When this is the message from the top, of course you are going to get ambitious mid-level managers who give employees low performance ratings for getting thyroid cancer, or who think it’s OK to build a distribution center in Pennsylvania with no air conditioning, then station paramedics outside during heat waves to treat stricken workers. That doesn’t mean Bezos wants his people doing those specific things, just that they are in keeping with the overall corporate ethos of putting customers first and being frugal.
As for that warehouse, after the local Morning Call newspaper published an in-depth look at the appalling conditions, the company spent $52 million adding air conditioners there and at other facilities around the country. It had been mistreating low-wage workers who had few options, and deserved to be shamed into changing its behavior.

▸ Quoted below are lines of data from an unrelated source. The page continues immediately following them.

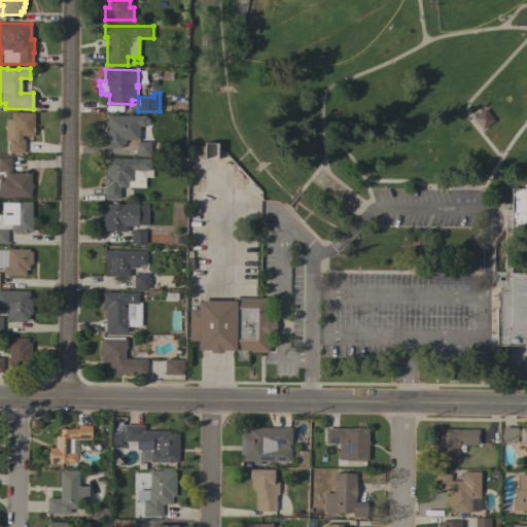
[(484,108),(493,120),(482,130),(472,118),(484,108)]
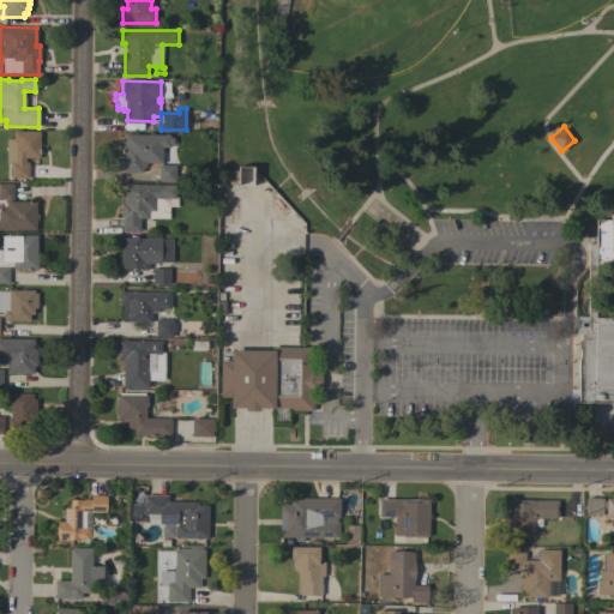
[(5,139),(12,139),(12,131),(38,131),(38,158),(24,157),(24,162),(28,163),(28,179),(10,179),(10,164),(5,164),(5,139)]
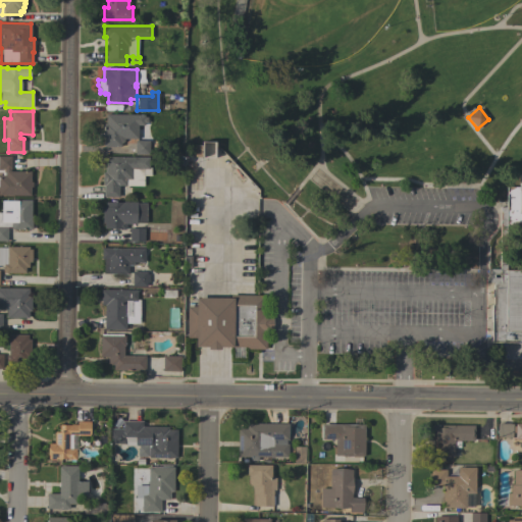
[(144,114),(144,117),(147,117),(147,123),(144,123),(144,125),(138,125),(137,139),(123,139),(123,141),(121,143),(120,143),(120,147),(103,147),(103,139),(102,139),(102,132),(103,132),(103,123),(105,123),(105,114),(144,114)]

As for its treatment of white-collar workers in Seattle, I’m not sure that there’s much for Amazon to be ashamed of. These are people who for the most part do have options and alternatives, and many of them choose to leave. But many actually thrive in Amazon’s tough environment, and don’t perceive it as unpleasant.
The bigger question is how long Amazon can keep this up. Rivals such as Google, Apple and Facebook sometimes seem to have secret formulas that allow them to keep churning out rising profits year after year. Amazon has never made much in the way of profit; its main competitive advantage may well be its willingness to accept razor-thin or negative margins. This is a company that simply can’t afford complacency.
So far Amazon’s ambitions and its rising stock price have enabled it to keep attracting great people and driving them hard. Who’s to say it can’t work for another decade or two at Amazon?